Collected data:
- Opening Delimiter -

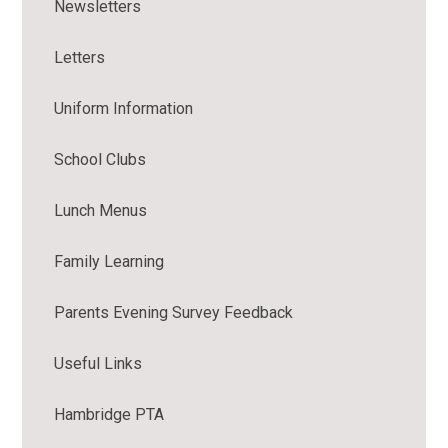
Newsletters
Letters
Uniform Information
School Clubs
Lunch Menus
Family Learning
Parents Evening Survey Feedback
Useful Links
Hambridge PTA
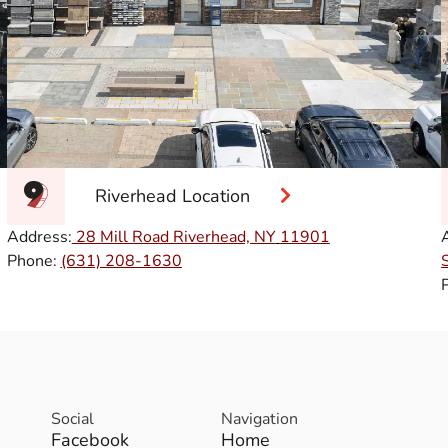
Riverhead Location
Address:
28 Mill Road Riverhead, NY
11901
Phone:
(631) 208-1630
Social
Navigation
Facebook
Home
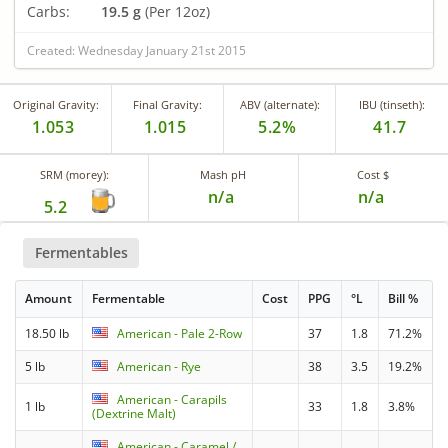
Carbs:
19.5 g
(Per 12oz)
Created: Wednesday January 21st 2015
Original Gravity:
Final Gravity:
ABV (alternate):
IBU (tinseth):
1.053
1.015
5.2%
41.7
SRM (morey):
Mash pH
Cost $
n/a
n/a
5.2
Fermentables
Amount
Fermentable
Cost
PPG
°L
Bill %
18.50 lb
American - Pale 2-Row
37
1.8
71.2%
5 lb
American - Rye
38
3.5
19.2%
American - Carapils
1 lb
33
1.8
3.8%
(Dextrine Malt)
American - Caramel /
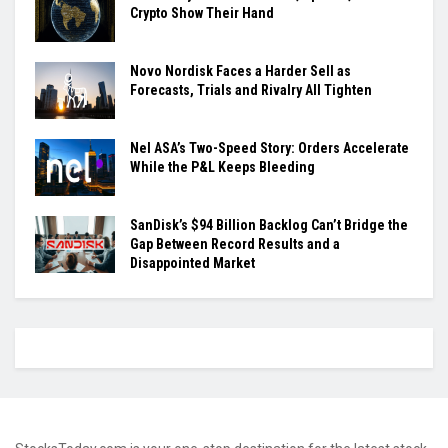
Crypto Show Their Hand
Novo Nordisk Faces a Harder Sell as
Forecasts, Trials and Rivalry All Tighten
Nel ASA’s Two-Speed Story: Orders Accelerate
While the P&L Keeps Bleeding
SanDisk’s $94 Billion Backlog Can’t Bridge the
Gap Between Record Results and a
Disappointed Market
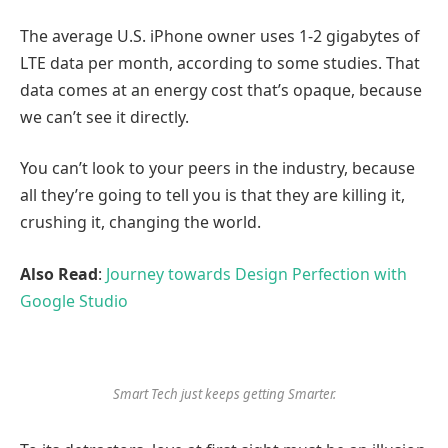
The average U.S. iPhone owner uses 1-2 gigabytes of
LTE data per month, according to some studies. That
data comes at an energy cost that’s opaque, because
we can’t see it directly.
You can’t look to your peers in the industry, because
all they’re going to tell you is that they are killing it,
crushing it, changing the world.
Also Read
:
Journey towards Design Perfection with
Google Studio
Smart Tech just keeps getting Smarter.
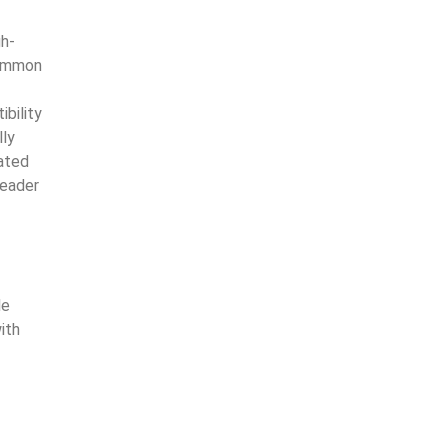
gh-
common
bility
lly
cated
Reader
le
ith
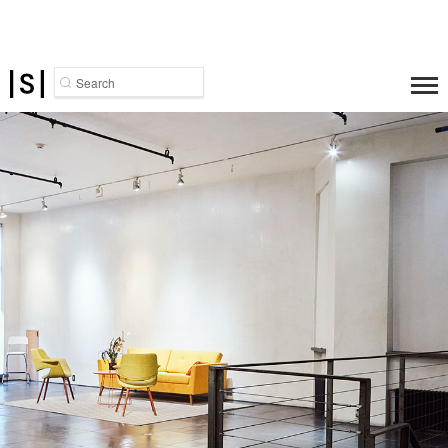
Search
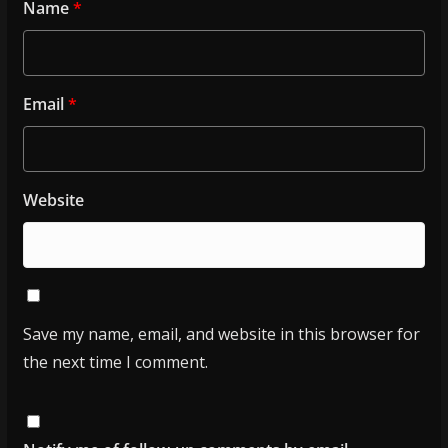
Name
*
Email
*
Website
Save my name, email, and website in this browser for
the next time I comment.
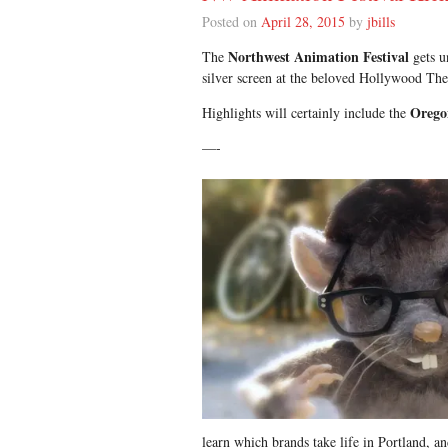
Posted on
April 28, 2015
by
jbills
Northwest Animation Festival
The
gets u
silver screen at the beloved Hollywood The
Orego
Highlights will certainly include the
—-
learn which brands take life in Portland, a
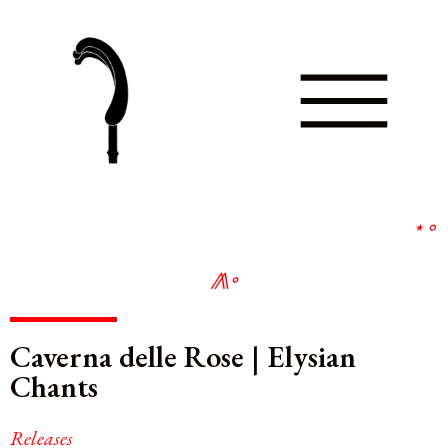
⋆
∘
⨇
∘
Caverna delle Rose | Elysian
Chants
Releases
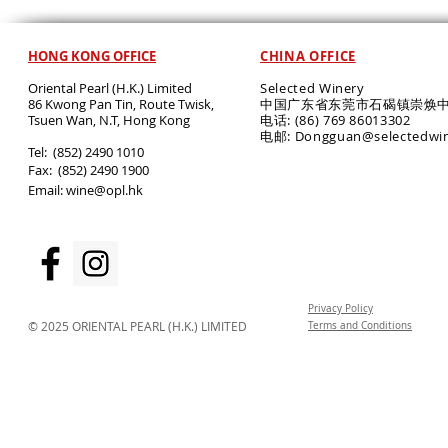
HONG KONG OFFICE
CHINA OFFICE
Oriental Pearl (H.K.) Limited
Selected Winery
86 Kwong Pan Tin, Route Twisk,
中国广东省东莞市石碣镇崇焕中
T
suen Wan, N.T, Hong Kong
电话: (86) 769 86013302
电邮: Dongguan@selectedwi
​Tel: (852) 2490 1010
Fax: (852) 2490 1900
Email:
wine@opl.hk
Privacy Policy
© 2025 ORIENTAL PEARL (H.K.) LIMITED
Terms and Conditions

- Closing Delimiter -

WHAT THE EXERCISE ASKS: Lines from the one containing "Google Studio" through the end of the entries above, both included, are to be written out exactly; no pictures and no other lines.

SOLUTION:
Google Studio
Smart Tech just keeps getting Smarter.
gh-
common
bility
lly
cated
Reader
le
ith
Search
Name
*
Email
*
Website
Save my name, email, and website in this browser for
the next time I comment.
Posted on
April 28, 2015
by
jbills
Northwest Animation Festival
The
gets u
silver screen at the beloved Hollywood The
Orego
Highlights will certainly include the
—-
learn which brands take life in Portland, a
⋆
∘
⨇
∘
Caverna delle Rose | Elysian
Chants
Releases
HONG KONG OFFICE
CHINA OFFICE
Oriental Pearl (H.K.) Limited
Selected Winery
86 Kwong Pan Tin, Route Twisk,
中国广东省东莞市石碣镇崇焕中
T
suen Wan, N.T, Hong Kong
电话: (86) 769 86013302
电邮: Dongguan@selectedwi
​Tel: (852) 2490 1010
Fax: (852) 2490 1900
Email:
wine@opl.hk
Privacy Policy
© 2025 ORIENTAL PEARL (H.K.) LIMITED
Terms and Conditions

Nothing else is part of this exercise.